Nanozyme was frequently employed in earlier research as an antibacterial substance. Nanozyme cannot be used in anoxic conditions since it needs H2O2, O2, superoxide, and hydroxyl radicals to form reactive oxygen species.

Researchers from the Institute of Oceanology of the Chinese Academy of Sciences (IOCAS), under the direction of Prof. Dun Zhang, recently discovered that anaerobic microbes could be effectively disinfected using MoS2 nanosheet-based vacancy materials that have been activated by permonosulfate.

On August 9th, 2022, the study was published in the Journal of Hazardous Materials.

With MoS2 nanosheets, the researchers created a quick and effective anaerobic bacterial sterilizing device via the synergistic effect between physical damage and chemical oxidation.

The edges of MoS2 can operate as a “knife” to cut through the cell membrane in the event of physical harm because the negative sulfur of MoS2 can readily connect with hydrophilic heads of lipids.

The scientists determined that MoS2 nanosheets might catalyze the production of oxidation active species (OAS) from permonosulfate and water using density functional calculations. These OAS can be seen as “nano killers” that continuously oxidize the lipids around MoS2, releasing the “sharp knife” and resulting in cell death.

With the collaboration of physical injury and chemical elimination, MoS2 features highly exposed active sites and tunable S vacancies, constructing a platform for boosting the generation of 'nano killers'. The increased production of these free radicals coupled with their close contact with bacteria enabled rapid and stable sterilization in various environments.

Jin Wang, Study First Author, Institute of Oceanology of the Chinese Academy of Sciences

Prof. Zhang, says, “This work will open new horizons on anaerobic bactericidal mechanisms and innovative disinfection strategies.”

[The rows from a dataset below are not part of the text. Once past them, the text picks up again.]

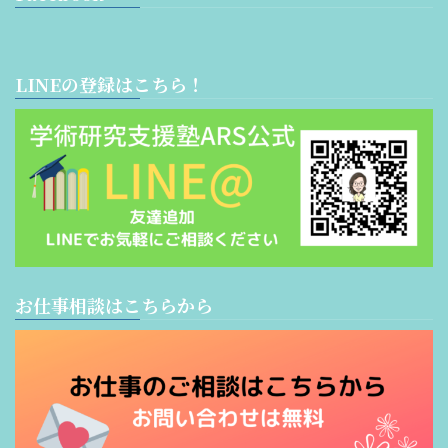
LINEの登録はこちら！
お仕事相談はこちらから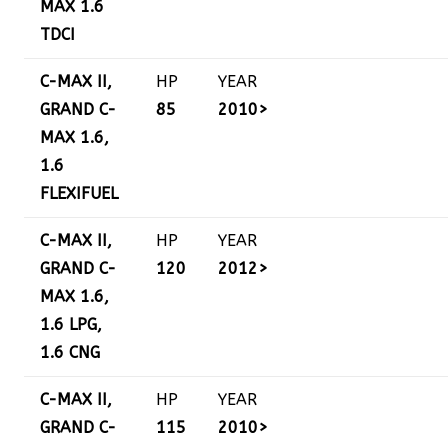
MAX 1.6
TDCI
C-MAX II,
HP
YEAR
GRAND C-
85
2010>
MAX 1.6,
1.6
FLEXIFUEL
C-MAX II,
HP
YEAR
GRAND C-
120
2012>
MAX 1.6,
1.6 LPG,
1.6 CNG
C-MAX II,
HP
YEAR
GRAND C-
115
2010>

In addition to positioning the cell membrane accurately, the technique of physical extraction in conjunction with chemical oxidation also enables continual steriliziation.

This work digs into the mechanism of anaerobic bacterial sterilization, which sheds light on biological analysis, antibacterial, cancer therapy, and anti-microbiologically influenced corrosion.

Yi Wang, Study Corresponding Author and Professor, Institute of Oceanology of the Chinese Academy of Sciences

Journal Reference

Wang, J., et al. (2022) “Nano Killers” Activation by permonosulfate enables efficient anaerobic microorganisms disinfection.